I would like every record reproduced exactly, with the pictures left out.

** Opening Input data block **

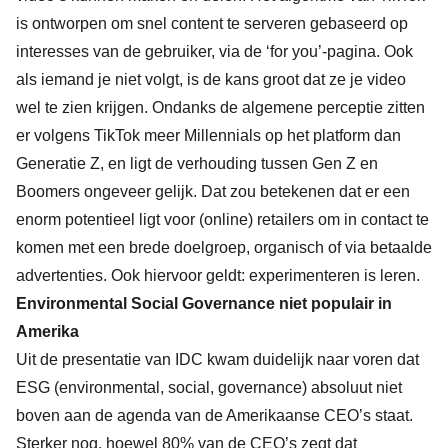
is ontworpen om snel content te serveren gebaseerd op
interesses van de gebruiker, via de ‘for you’-pagina. Ook
als iemand je niet volgt, is de kans groot dat ze je video
wel te zien krijgen. Ondanks de algemene perceptie zitten
er volgens TikTok meer Millennials op het platform dan
Generatie Z, en ligt de verhouding tussen Gen Z en
Boomers ongeveer gelijk. Dat zou betekenen dat er een
enorm potentieel ligt voor (online) retailers om in contact te
komen met een brede doelgroep, organisch of via betaalde
advertenties. Ook hiervoor geldt: experimenteren is leren.
Environmental Social Governance niet populair in
Amerika
Uit de presentatie van IDC kwam duidelijk naar voren dat
ESG (environmental, social, governance) absoluut niet
boven aan de agenda van de Amerikaanse CEO’s staat.
Sterker nog, hoewel 80% van de CEO’s zegt dat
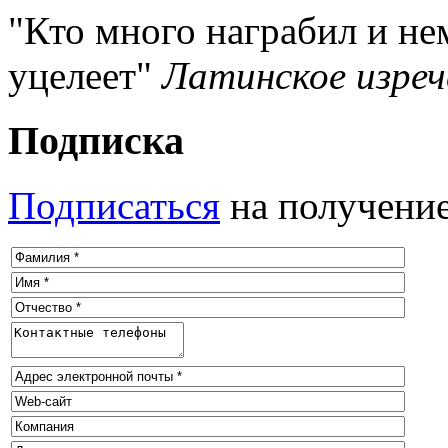
Кто много награбил и не
уцелеет
Латинское изреч
Подписка
Подписаться
на получение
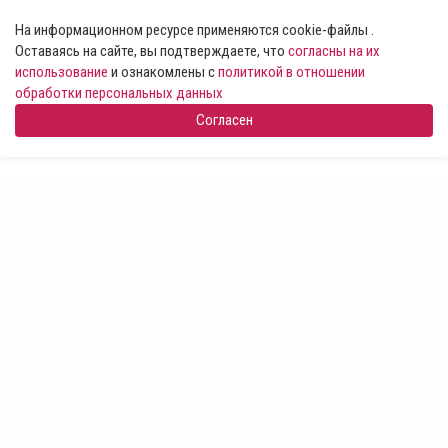
На информационном ресурсе применяются cookie-файлы .
Оставаясь на сайте, вы подтверждаете, что
согласны на их
использование
и ознакомлены с
политикой в отношении
обработки персональных данных
Согласен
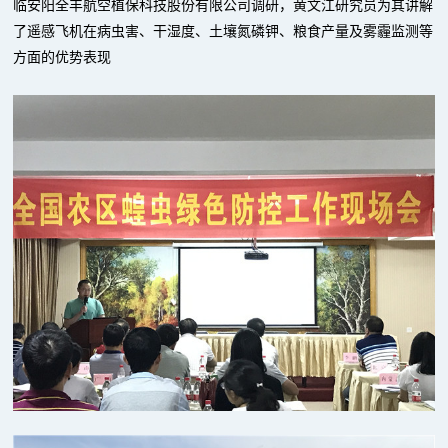
临安阳全丰航空植保科技股份有限公司调研，黄文江研究员为其讲解
了遥感飞机在病虫害、干湿度、土壤氮磷钾、粮食产量及雾霾监测等
方面的优势表现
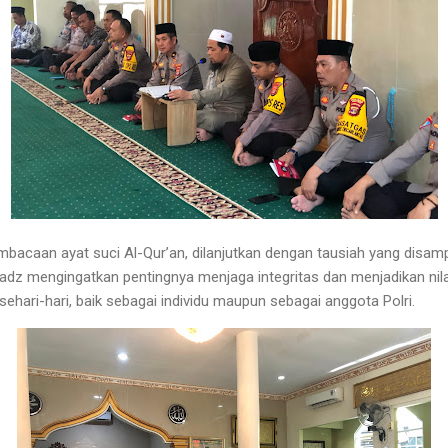
mbacaan ayat suci Al-Qur’an, dilanjutkan dengan tausiah yang disamp
tadz mengingatkan pentingnya menjaga integritas dan menjadikan nila
hari-hari, baik sebagai individu maupun sebagai anggota Polri.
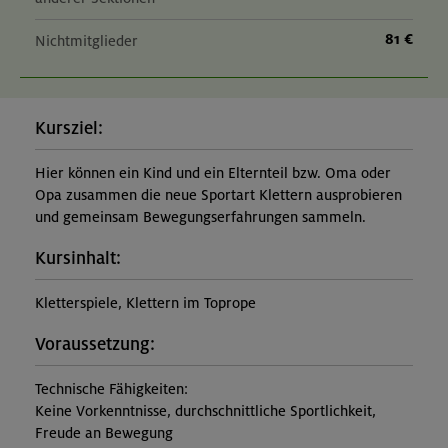
81 €
Nichtmitglieder
Kursziel:
Hier können ein Kind und ein Elternteil bzw. Oma oder
Opa zusammen die neue Sportart Klettern ausprobieren
und gemeinsam Bewegungserfahrungen sammeln.
Kursinhalt:
Kletterspiele, Klettern im Toprope
Voraussetzung:
Technische Fähigkeiten:
Keine Vorkenntnisse, durchschnittliche Sportlichkeit,
Freude an Bewegung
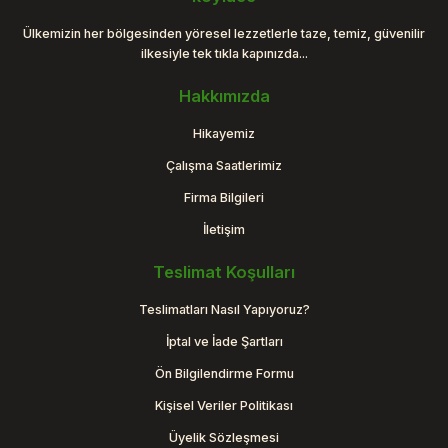
Ülkemizin her bölgesinden yöresel lezzetlerle taze, temiz, güvenilir
ilkesiyle tek tıkla kapınızda...
Hakkımızda
Hikayemiz
Çalışma Saatlerimiz
Firma Bilgileri
İletişim
Teslimat Koşulları
Teslimatları Nasıl Yapıyoruz?
İptal ve İade Şartları
Ön Bilgilendirme Formu
Kişisel Veriler Politikası
Üyelik Sözleşmesi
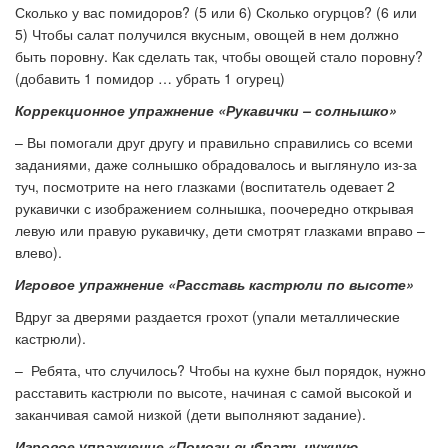
Сколько у вас помидоров? (5 или 6) Сколько огурцов? (6 или
5) Чтобы салат получился вкусным, овощей в нем должно
быть поровну. Как сделать так, чтобы овощей стало поровну?
(добавить 1 помидор … убрать 1 огурец)
Коррекционное упражнение «Рукавички – солнышко»
– Вы помогали друг другу и правильно справились со всеми
заданиями, даже солнышко обрадовалось и выглянуло из-за
туч, посмотрите на него глазками (воспитатель одевает 2
рукавички с изображением солнышка, поочередно открывая
левую или правую рукавичку, дети смотрят глазками вправо –
влево).
Игровое упражнение
«Расставь кастрюли по высоте»
Вдруг за дверями раздается грохот (упали металлические
кастрюли).
– Ребята, что случилось? Чтобы на кухне был порядок, нужно
расставить кастрюли по высоте, начиная с самой высокой и
заканчивая самой низкой (дети выполняют задание).
Игровое упражнение
«Помоги выбрать нужную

** Closing Input data block **

Solution for this exercise:
is ontworpen om snel content te serveren gebaseerd op
interesses van de gebruiker, via de ‘for you’-pagina. Ook
als iemand je niet volgt, is de kans groot dat ze je video
wel te zien krijgen. Ondanks de algemene perceptie zitten
er volgens TikTok meer Millennials op het platform dan
Generatie Z, en ligt de verhouding tussen Gen Z en
Boomers ongeveer gelijk. Dat zou betekenen dat er een
enorm potentieel ligt voor (online) retailers om in contact te
komen met een brede doelgroep, organisch of via betaalde
advertenties. Ook hiervoor geldt: experimenteren is leren.
Environmental Social Governance niet populair in
Amerika
Uit de presentatie van IDC kwam duidelijk naar voren dat
ESG (environmental, social, governance) absoluut niet
boven aan de agenda van de Amerikaanse CEO’s staat.
Sterker nog, hoewel 80% van de CEO’s zegt dat
Кто много награбил и не
уцелеет
Латинское изреч
Подписка
Подписаться
на получение
На информационном ресурсе применяются cookie-файлы .
Оставаясь на сайте, вы подтверждаете, что
согласны на их
использование
и ознакомлены с
политикой в отношении
обработки персональных данных
Согласен
临安阳全丰航空植保科技股份有限公司调研，黄文江研究员为其讲解
了遥感飞机在病虫害、干湿度、土壤氮磷钾、粮食产量及雾霾监测等
方面的优势表现
mbacaan ayat suci Al-Qur’an, dilanjutkan dengan tausiah yang disamp
tadz mengingatkan pentingnya menjaga integritas dan menjadikan nila
hari-hari, baik sebagai individu maupun sebagai anggota Polri.
81 €
Nichtmitglieder
Kursziel:
Hier können ein Kind und ein Elternteil bzw. Oma oder
Opa zusammen die neue Sportart Klettern ausprobieren
und gemeinsam Bewegungserfahrungen sammeln.
Kursinhalt:
Kletterspiele, Klettern im Toprope
Voraussetzung:
Technische Fähigkeiten:
Keine Vorkenntnisse, durchschnittliche Sportlichkeit,
Freude an Bewegung
Ülkemizin her bölgesinden yöresel lezzetlerle taze, temiz, güvenilir
ilkesiyle tek tıkla kapınızda...
Hakkımızda
Hikayemiz
Çalışma Saatlerimiz
Firma Bilgileri
İletişim
Teslimat Koşulları
Teslimatları Nasıl Yapıyoruz?
İptal ve İade Şartları
Ön Bilgilendirme Formu
Kişisel Veriler Politikası
Üyelik Sözleşmesi
Сколько у вас помидоров? (5 или 6) Сколько огурцов? (6 или
5) Чтобы салат получился вкусным, овощей в нем должно
быть поровну. Как сделать так, чтобы овощей стало поровну?
(добавить 1 помидор … убрать 1 огурец)
Коррекционное упражнение «Рукавички – солнышко»
– Вы помогали друг другу и правильно справились со всеми
заданиями, даже солнышко обрадовалось и выглянуло из-за
туч, посмотрите на него глазками (воспитатель одевает 2
рукавички с изображением солнышка, поочередно открывая
левую или правую рукавичку, дети смотрят глазками вправо –
влево).
Игровое упражнение
«Расставь кастрюли по высоте»
Вдруг за дверями раздается грохот (упали металлические
кастрюли).
– Ребята, что случилось? Чтобы на кухне был порядок, нужно
расставить кастрюли по высоте, начиная с самой высокой и
заканчивая самой низкой (дети выполняют задание).
Игровое упражнение
«Помоги выбрать нужную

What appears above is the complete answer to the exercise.